Im Jahre 1900 zählte man 3500 Kurgäste (ohne ihren Anhang). In der Sebastian-Kneipp-Promenade reihte sich Fremdenpension an Pension. Und den Gästen wurden zahlreiche Attraktionen angeboten, z. B. Gondelfeste auf dem Wiesenbeker Teich und Kutschfahrten zum Brocken.
Beliebteste Souveniere dieser Zeit waren die Erzeugnisse der Königshütte, die gut bebilderten Wanderführer und knorrige Spazierstöcke.

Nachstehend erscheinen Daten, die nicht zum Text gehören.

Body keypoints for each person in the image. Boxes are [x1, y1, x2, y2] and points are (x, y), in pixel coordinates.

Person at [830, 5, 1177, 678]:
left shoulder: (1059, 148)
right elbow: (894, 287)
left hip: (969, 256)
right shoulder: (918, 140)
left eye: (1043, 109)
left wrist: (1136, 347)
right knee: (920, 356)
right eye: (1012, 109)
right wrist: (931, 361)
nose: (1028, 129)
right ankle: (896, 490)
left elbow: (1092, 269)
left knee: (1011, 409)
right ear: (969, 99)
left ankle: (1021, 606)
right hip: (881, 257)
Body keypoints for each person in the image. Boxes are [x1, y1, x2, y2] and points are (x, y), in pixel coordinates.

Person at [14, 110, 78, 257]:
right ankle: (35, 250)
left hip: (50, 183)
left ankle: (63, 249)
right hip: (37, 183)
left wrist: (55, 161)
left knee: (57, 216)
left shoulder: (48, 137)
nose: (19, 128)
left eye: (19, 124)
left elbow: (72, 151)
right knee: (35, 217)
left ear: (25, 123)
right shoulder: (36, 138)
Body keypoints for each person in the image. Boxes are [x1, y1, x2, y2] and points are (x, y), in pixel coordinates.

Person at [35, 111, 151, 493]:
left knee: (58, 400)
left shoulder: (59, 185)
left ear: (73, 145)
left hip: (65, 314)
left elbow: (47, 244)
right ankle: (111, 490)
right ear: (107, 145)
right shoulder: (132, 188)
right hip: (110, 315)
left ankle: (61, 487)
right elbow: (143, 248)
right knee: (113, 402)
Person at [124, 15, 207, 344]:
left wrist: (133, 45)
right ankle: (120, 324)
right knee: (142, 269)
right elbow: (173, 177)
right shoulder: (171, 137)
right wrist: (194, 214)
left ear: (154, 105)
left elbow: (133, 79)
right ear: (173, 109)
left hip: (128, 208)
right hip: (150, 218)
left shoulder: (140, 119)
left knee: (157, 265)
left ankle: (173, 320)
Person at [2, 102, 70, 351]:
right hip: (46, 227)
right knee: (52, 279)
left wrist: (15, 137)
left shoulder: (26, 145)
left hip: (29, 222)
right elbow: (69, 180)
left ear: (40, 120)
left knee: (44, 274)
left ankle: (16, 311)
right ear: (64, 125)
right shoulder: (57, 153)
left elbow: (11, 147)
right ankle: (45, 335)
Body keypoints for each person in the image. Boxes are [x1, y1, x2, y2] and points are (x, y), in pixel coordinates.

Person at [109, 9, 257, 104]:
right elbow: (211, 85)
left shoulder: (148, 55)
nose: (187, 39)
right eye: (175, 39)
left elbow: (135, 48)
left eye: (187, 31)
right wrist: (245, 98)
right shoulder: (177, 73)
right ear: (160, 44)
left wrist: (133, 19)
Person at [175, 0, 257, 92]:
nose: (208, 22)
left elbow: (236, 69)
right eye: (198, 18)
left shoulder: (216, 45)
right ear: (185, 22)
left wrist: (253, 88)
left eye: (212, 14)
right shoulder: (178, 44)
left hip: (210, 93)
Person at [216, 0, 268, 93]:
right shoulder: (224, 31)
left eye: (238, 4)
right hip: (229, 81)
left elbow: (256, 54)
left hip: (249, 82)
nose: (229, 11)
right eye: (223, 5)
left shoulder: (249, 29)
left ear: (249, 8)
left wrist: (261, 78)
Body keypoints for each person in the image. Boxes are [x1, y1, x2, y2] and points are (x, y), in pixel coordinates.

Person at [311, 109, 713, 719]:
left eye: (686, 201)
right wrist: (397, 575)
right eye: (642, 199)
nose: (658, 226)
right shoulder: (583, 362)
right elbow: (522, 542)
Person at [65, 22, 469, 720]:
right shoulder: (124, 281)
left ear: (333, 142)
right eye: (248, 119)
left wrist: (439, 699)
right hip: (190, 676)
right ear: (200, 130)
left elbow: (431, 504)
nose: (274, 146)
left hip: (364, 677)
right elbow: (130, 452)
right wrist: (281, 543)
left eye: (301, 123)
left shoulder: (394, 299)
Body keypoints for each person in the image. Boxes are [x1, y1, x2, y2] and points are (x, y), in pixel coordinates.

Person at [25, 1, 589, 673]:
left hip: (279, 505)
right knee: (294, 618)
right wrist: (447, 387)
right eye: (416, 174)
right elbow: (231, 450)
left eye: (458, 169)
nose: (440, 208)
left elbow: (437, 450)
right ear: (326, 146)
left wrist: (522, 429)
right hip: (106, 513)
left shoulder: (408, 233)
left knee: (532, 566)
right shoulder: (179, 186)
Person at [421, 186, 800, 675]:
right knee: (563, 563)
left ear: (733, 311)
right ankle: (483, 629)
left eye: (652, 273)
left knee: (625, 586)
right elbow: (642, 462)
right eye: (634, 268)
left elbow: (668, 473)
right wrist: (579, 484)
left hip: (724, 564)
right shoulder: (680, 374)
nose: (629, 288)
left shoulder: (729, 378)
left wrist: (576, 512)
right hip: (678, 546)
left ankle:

Aus dem Jahre 1904 liegen auch erstmals die Übernachtungszahlen der Gäste vor. Sie betrugen 91.205 Übernachtungen bei 5.162 Gästen (ohne Anhang). Diese Zahlen blieben auch bis 1906, unserem Jubiläumsjahr, konstant. Bad Lauterberg, wie es sich dann nennen durfte, Dr. Hermann Ritscher rangierte zu dieser Zeit an 11. Stelle aller Bäder Preußens.